▶ _PROBLEM DETAILS_: Would you reproduce each of the records below precisely, with the pictures left out?

▶ _DATA FOR THE TASK_:
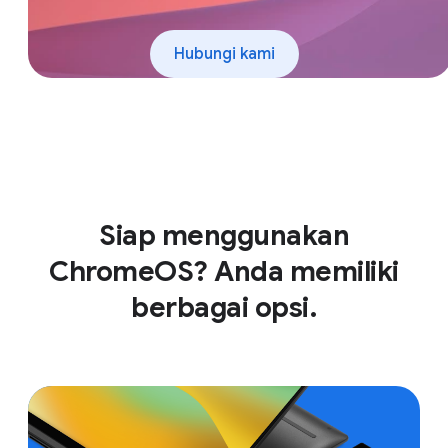
Hubungi kami
Siap menggunakan
ChromeOS? Anda memiliki
berbagai opsi.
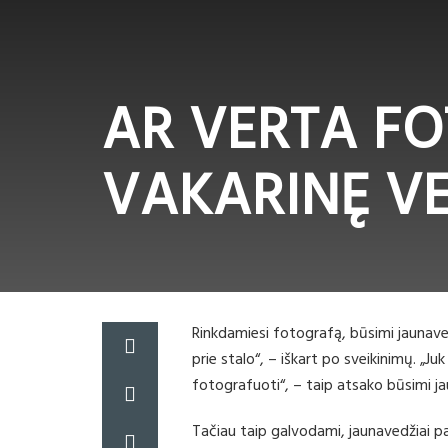
AR VERTA F
VAKARINĘ VE
Rinkdamiesi fotografą, būsimi jaunavedži
prie stalo“, – iškart po sveikinimų. „Ju
fotografuoti“, – taip atsako būsimi jau
Tačiau taip galvodami, jaunavedžiai p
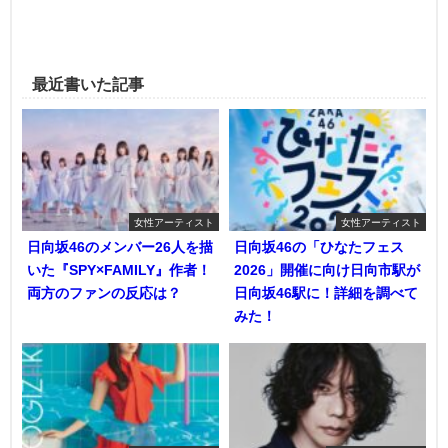
最近書いた記事
女性アーティスト
女性アーティスト
日向坂46のメンバー26人を描
日向坂46の「ひなたフェス
いた『SPY×FAMILY』作者！
2026」開催に向け日向市駅が
両方のファンの反応は？
日向坂46駅に！詳細を調べて
みた！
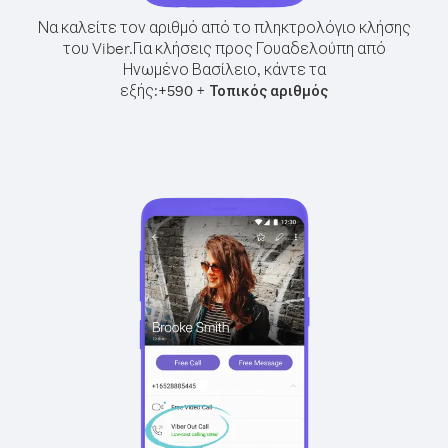
Να καλείτε τον αριθμό από το πληκτρολόγιο κλήσης
του Viber.
Για κλήσεις προς Γουαδελούπη από
Ηνωμένο Βασίλειο, κάντε τα
εξής:
+
+
590
Τοπικός αριθμός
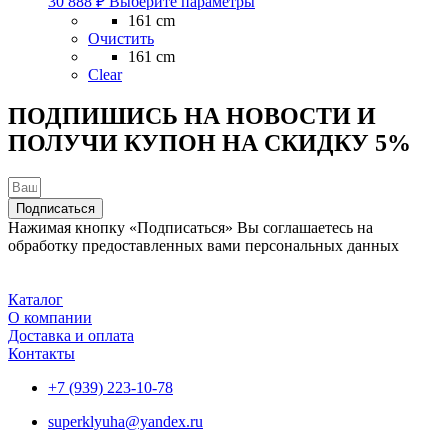
30 888
₽
Выберите параметры
товар
161 cm
имеет
Очистить
несколько
161 cm
вариаций.
Clear
Опции
можно
ПОДПИШИСЬ НА НОВОСТИ И
выбрать
ПОЛУЧИ КУПОН НА
СКИДКУ 5%
на
странице
товара.
Подписаться
Нажимая кнопку «Подписаться» Вы соглашаетесь на
обработку предоставленных вами персональных данных
Каталог
О компании
Доставка и оплата
Контакты
+7 (939) 223-10-78
superklyuha@yandex.ru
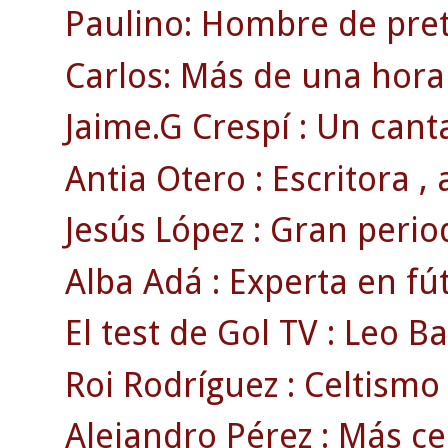
Paulino: Hombre de pre
Carlos: Más de una hora
Jaime.G Crespí : Un canta
Antia Otero : Escritora , a
Jesús López : Gran period
Alba Adá : Experta en fút
El test de Gol TV : Leo Ba
Roi Rodríguez : Celtism
Alejandro Pérez : Más ce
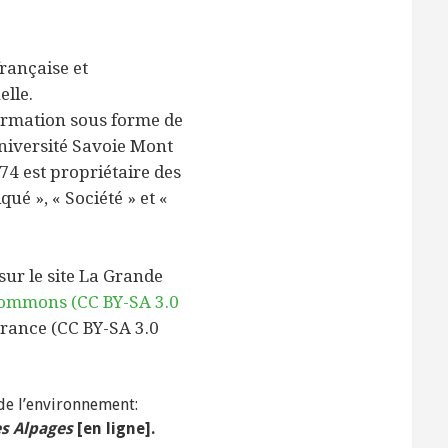
française et
elle.
ormation sous forme de
’Université Savoie Mont
A74 est propriétaire des
ué », « Société » et «
sur le site La Grande
Commons (CC BY-SA 3.0
France (CC BY-SA 3.0
 de l’environnement:
es Alpages
[en ligne].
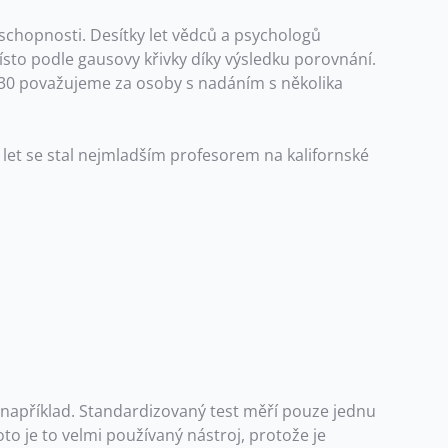
í schopnosti. Desítky let vědců a psychologů
ísto podle gausovy křivky díky výsledku porovnání.
30 považujeme za osoby s nadáním s několika
 let se stal nejmladším profesorem na kalifornské
, například. Standardizovaný test měří pouze jednu
o je to velmi používaný nástroj, protože je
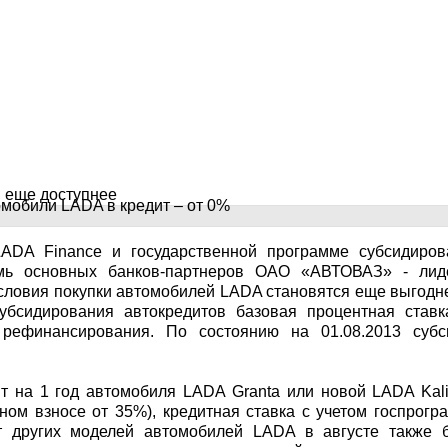
я еще доступнее
ADA Finance и государственной программе субсидиров
емь основных банков-партнеров ОАО «АВТОВАЗ» - лид
условия покупки автомобилей LADA становятся еще выгодн
убсидирования автокредитов базовая процентная ставк
 рефинансирования. По состоянию на 01.08.2013 субс
ит на 1 год автомобиля LADA Granta или новой LADA Kal
ном взносе от 35%), кредитная ставка с учетом госпрог
т других моделей автомобилей LADA в августе также б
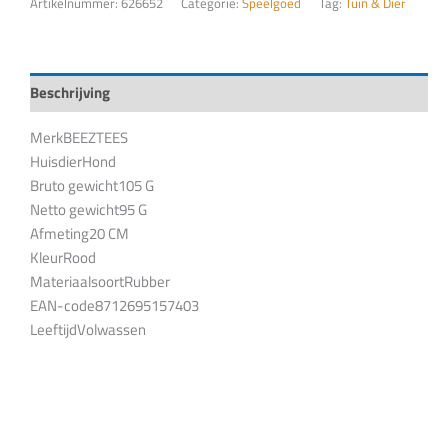
Artikelnummer:
626652
Categorie:
Speelgoed
Tag:
Tuin & Dier
Beschrijving
MerkBEEZTEES
HuisdierHond
Bruto gewicht105 G
Netto gewicht95 G
Afmeting20 CM
KleurRood
MateriaalsoortRubber
EAN-code8712695157403
LeeftijdVolwassen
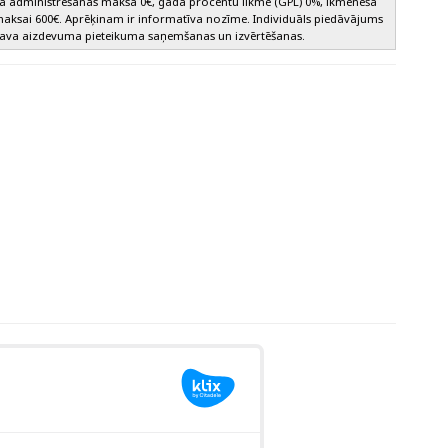
 administrēšanas maksa 0€, gada procentu likme (GPL) 0%, ikmēneša
ksai 600€. Aprēķinam ir informatīva nozīme. Individuāls piedāvājums
 Tava aizdevuma pieteikuma saņemšanas un izvērtēšanas.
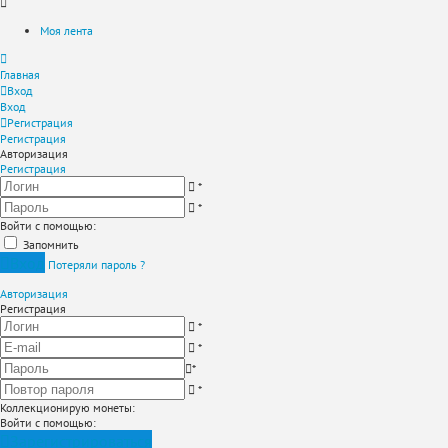
Моя лента
Главная
Вход
Вход
Регистрация
Регистрация
Авторизация
Регистрация
*
*
Войти с помощью:
Запомнить
Вход
Потеряли пароль ?
Авторизация
Регистрация
*
*
*
*
Коллекционирую монеты
:
Войти с помощью:
Зарегистрироваться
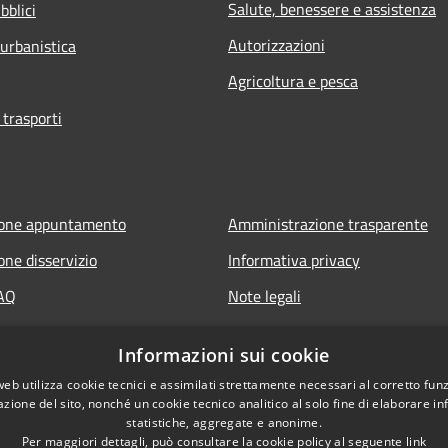
Salute, benessere e assistenza
bblici
Autorizzazioni
 urbanistica
Agricoltura e pesca
 trasporti
ione appuntamento
Amministrazione trasparente
one disservizio
Informativa privacy
FAQ
Note legali
 assistenza
Dichiarazione di accessibilità
Informazioni sui cookie
web utilizza cookie tecnici e assimilati strettamente necessari al corretto fu
azione del sito, nonché un cookie tecnico analitico al solo fine di elaborare i
statistiche, aggregate e anonime.
Per maggiori dettagli, può consultare la cookie policy al seguente
link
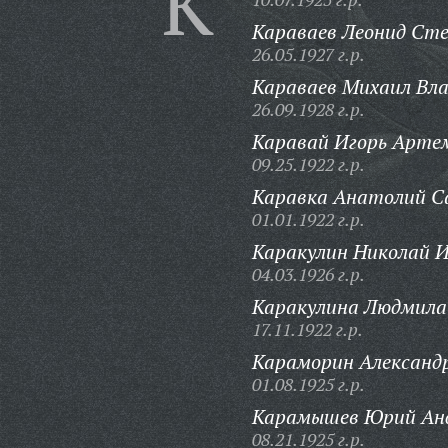
К
Караваев Леонид Сте
26.05.1927 г.р.
Караваев Михаил Вл
26.09.1928 г.р.
Каравай Игорь Арте
09.25.1922 г.р.
Каравка Анатолий Са
01.01.1922 г.р.
Каракулин Николай И
04.03.1926 г.р.
Каракулина Людмила
17.11.1922 г.р.
Караморин Александр
01.08.1925 г.р.
Карамышев Юрий Анд
08.21.1925 г.р.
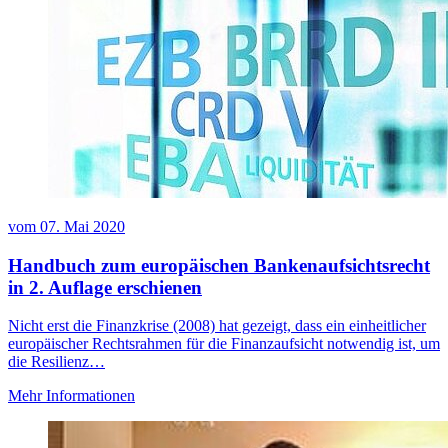
vom
07. Mai 2020
Handbuch zum europäischen Bankenaufsichtsrecht
in 2. Auflage erschienen
Nicht erst die Finanzkrise (2008) hat gezeigt, dass ein einheitlicher
europäischer Rechtsrahmen für die Finanzaufsicht notwendig ist, um
die Resilienz…
Mehr Informationen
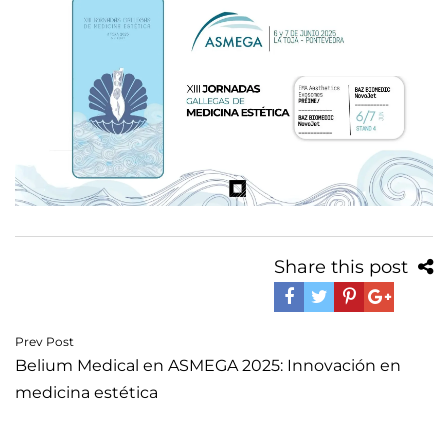
Share this post
Navegación
Prev Post
Belium Medical en ASMEGA 2025: Innovación en
de
medicina estética
entradas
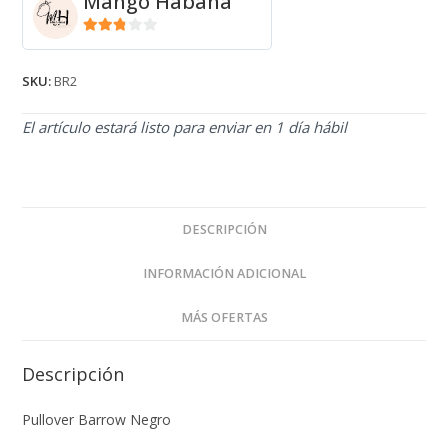
Mango Habana
2.71
de 5
SKU:
BR2
El artículo estará listo para enviar en 1 día hábil
DESCRIPCIÓN
INFORMACIÓN ADICIONAL
MÁS OFERTAS
Descripción
Pullover Barrow Negro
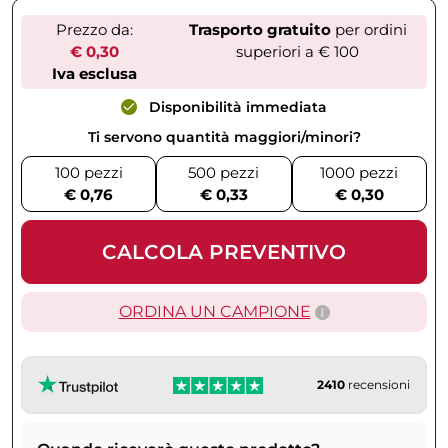
Prezzo da:
Trasporto gratuito
per ordini
€ 0,30
superiori a € 100
Iva esclusa
Disponibilità immediata
Ti servono quantità maggiori/minori?
100 pezzi
500 pezzi
1000 pezzi
€ 0,76
€ 0,33
€ 0,30
CALCOLA PREVENTIVO
ORDINA UN CAMPIONE
2410
recensioni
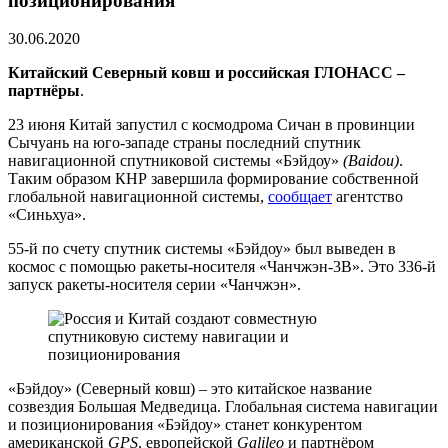
позиционирования
30.06.2020
Китайский Северный ковш и российская ГЛОНАСС –
партнёры
.
23 июня Китай запустил с космодрома Сичан в провинции
Сычуань на юго-западе страны последний спутник
навигационной спутниковой системы «Бэйдоу»
(Baidou)
.
Таким образом КНР завершила формирование собственной
глобальной навигационной системы,
сообщает
агентство
«Синьхуа».
55-й по счету спутник системы «Бэйдоу» был выведен в
космос с помощью ракеты-носителя «Чанчжэн-3B». Это 336-й
запуск ракеты-носителя серии «Чанчжэн».
«Бэйдоу» (Северный ковш) – это китайское название
созвездия Большая Медведица. Глобальная система навигации
и позиционирования «Бэйдоу» станет конкурентом
американской
GPS
, европейской
Galileo
и партнёром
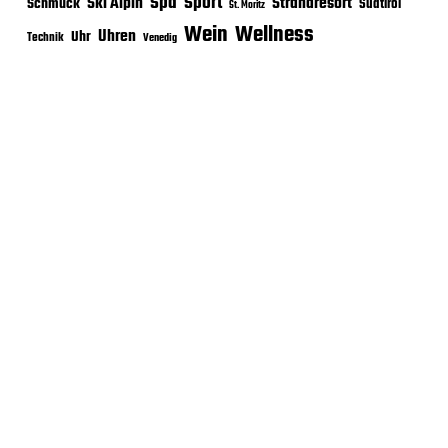
Sport
Spa
Ski Alpin
Strandresort
Schmuck
Südtirol
St. Moritz
Wein
Wellness
Uhren
Uhr
Technik
Venedig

▶ _RESULT BELOW_:
Hubungi kami
Siap menggunakan
ChromeOS? Anda memiliki
berbagai opsi.
AR VERTA F
VAKARINĘ VE
Rinkdamiesi fotografą, būsimi jaunavedži
prie stalo“, – iškart po sveikinimų. „Ju
fotografuoti“, – taip atsako būsimi jau
Tačiau taip galvodami, jaunavedžiai p
最近書いた記事
女性アーティスト
女性アーティスト
日向坂46のメンバー26人を描
日向坂46の「ひなたフェス
いた『SPY×FAMILY』作者！
2026」開催に向け日向市駅が
両方のファンの反応は？
日向坂46駅に！詳細を調べて
みた！
Να καλείτε τον αριθμό από το πληκτρολόγιο κλήσης
του Viber.
Για κλήσεις προς Γουαδελούπη από
Ηνωμένο Βασίλειο, κάντε τα
εξής:
+
+
590
Τοπικός αριθμός
30 888
₽
Выберите параметры
товар
161 cm
имеет
Очистить
несколько
161 cm
вариаций.
Clear
Опции
можно
ПОДПИШИСЬ НА НОВОСТИ И
выбрать
ПОЛУЧИ КУПОН НА
СКИДКУ 5%
на
странице
товара.
Подписаться
Нажимая кнопку «Подписаться» Вы соглашаетесь на
обработку предоставленных вами персональных данных
Каталог
О компании
Доставка и оплата
Контакты
+7 (939) 223-10-78
superklyuha@yandex.ru
Paulino: Hombre de pre
Carlos: Más de una hora
Jaime.G Crespí : Un canta
Antia Otero : Escritora , a
Jesús López : Gran period
Alba Adá : Experta en fút
El test de Gol TV : Leo Ba
Roi Rodríguez : Celtism
Alejandro Pérez : Más ce
française et
elle.
ormation sous forme de
’Université Savoie Mont
A74 est propriétaire des
ué », « Société » et «
sur le site La Grande
Commons (CC BY-SA 3.0
France (CC BY-SA 3.0
 de l’environnement:
es Alpages
[en ligne].
í schopnosti. Desítky let vědců a psychologů
ísto podle gausovy křivky díky výsledku porovnání.
30 považujeme za osoby s nadáním s několika
 let se stal nejmladším profesorem na kalifornské
, například. Standardizovaný test měří pouze jednu
o je to velmi používaný nástroj, protože je
я еще доступнее
ADA Finance и государственной программе субсидиров
емь основных банков-партнеров ОАО «АВТОВАЗ» - лид
условия покупки автомобилей LADA становятся еще выгодн
убсидирования автокредитов базовая процентная ставк
 рефинансирования. По состоянию на 01.08.2013 субс
ит на 1 год автомобиля LADA Granta или новой LADA Kal
ном взносе от 35%), кредитная ставка с учетом госпрог
т других моделей автомобилей LADA в августе также б
Artikelnummer:
626652
Categorie:
Speelgoed
Tag:
Tuin & Dier
Beschrijving
MerkBEEZTEES
HuisdierHond
Bruto gewicht105 G
Netto gewicht95 G
Afmeting20 CM
KleurRood
MateriaalsoortRubber
EAN-code8712695157403
LeeftijdVolwassen
 administrēšanas maksa 0€, gada procentu likme (GPL) 0%, ikmēneša
ksai 600€. Aprēķinam ir informatīva nozīme. Individuāls piedāvājums
 Tava aizdevuma pieteikuma saņemšanas un izvērtēšanas.
Моя лента
Главная
Вход
Вход
Регистрация
Регистрация
Авторизация
Регистрация
*
*
Войти с помощью:
Запомнить
Вход
Потеряли пароль ?
Авторизация
Регистрация
*
*
*
*
Коллекционирую монеты
:
Войти с помощью:
Зарегистрироваться
Salute, benessere e assistenza
bblici
Autorizzazioni
 urbanistica
Agricoltura e pesca
 trasporti
ione appuntamento
Amministrazione trasparente
one disservizio
Informativa privacy
FAQ
Note legali
 assistenza
Dichiarazione di accessibilità
Informazioni sui cookie
web utilizza cookie tecnici e assimilati strettamente necessari al corretto fu
azione del sito, nonché un cookie tecnico analitico al solo fine di elaborare i
statistiche, aggregate e anonime.
Per maggiori dettagli, può consultare la cookie policy al seguente
link
К
Караваев Леонид Сте
26.05.1927 г.р.
Караваев Михаил Вл
26.09.1928 г.р.
Каравай Игорь Арте
09.25.1922 г.р.
Каравка Анатолий Са
01.01.1922 г.р.
Каракулин Николай И
04.03.1926 г.р.
Каракулина Людмила
17.11.1922 г.р.
Караморин Александр
01.08.1925 г.р.
Карамышев Юрий Анд
08.21.1925 г.р.
vom
07. Mai 2020
Handbuch zum europäischen Bankenaufsichtsrecht
in 2. Auflage erschienen
Nicht erst die Finanzkrise (2008) hat gezeigt, dass ein einheitlicher
europäischer Rechtsrahmen für die Finanzaufsicht notwendig ist, um
die Resilienz…
Mehr Informationen
Share this post
Navegación
Prev Post
Belium Medical en ASMEGA 2025: Innovación en
de
medicina estética
entradas
Mango Habana
2.71
de 5
SKU:
BR2
El artículo estará listo para enviar en 1 día hábil
DESCRIPCIÓN
INFORMACIÓN ADICIONAL
MÁS OFERTAS
Descripción
Pullover Barrow Negro
Prezzo da:
Trasporto gratuito
per ordini
€ 0,30
superiori a € 100
Iva esclusa
Disponibilità immediata
Ti servono quantità maggiori/minori?
100 pezzi
500 pezzi
1000 pezzi
€ 0,76
€ 0,33
€ 0,30
CALCOLA PREVENTIVO
ORDINA UN CAMPIONE
2410
recensioni
позиционирования
30.06.2020
Китайский Северный ковш и российская ГЛОНАСС –
партнёры
.
23 июня Китай запустил с космодрома Сичан в провинции
Сычуань на юго-западе страны последний спутник
навигационной спутниковой системы «Бэйдоу»
(Baidou)
.
Таким образом КНР завершила формирование собственной
глобальной навигационной системы,
сообщает
агентство
«Синьхуа».
55-й по счету спутник системы «Бэйдоу» был выведен в
космос с помощью ракеты-носителя «Чанчжэн-3B». Это 336-й
запуск ракеты-носителя серии «Чанчжэн».
«Бэйдоу» (Северный ковш) – это китайское название
созвездия Большая Медведица. Глобальная система навигации
и позиционирования «Бэйдоу» станет конкурентом
американской
GPS
, европейской
Galileo
и партнёром
Sport
Spa
Ski Alpin
Strandresort
Schmuck
Südtirol
St. Moritz
Wein
Wellness
Uhren
Uhr
Technik
Venedig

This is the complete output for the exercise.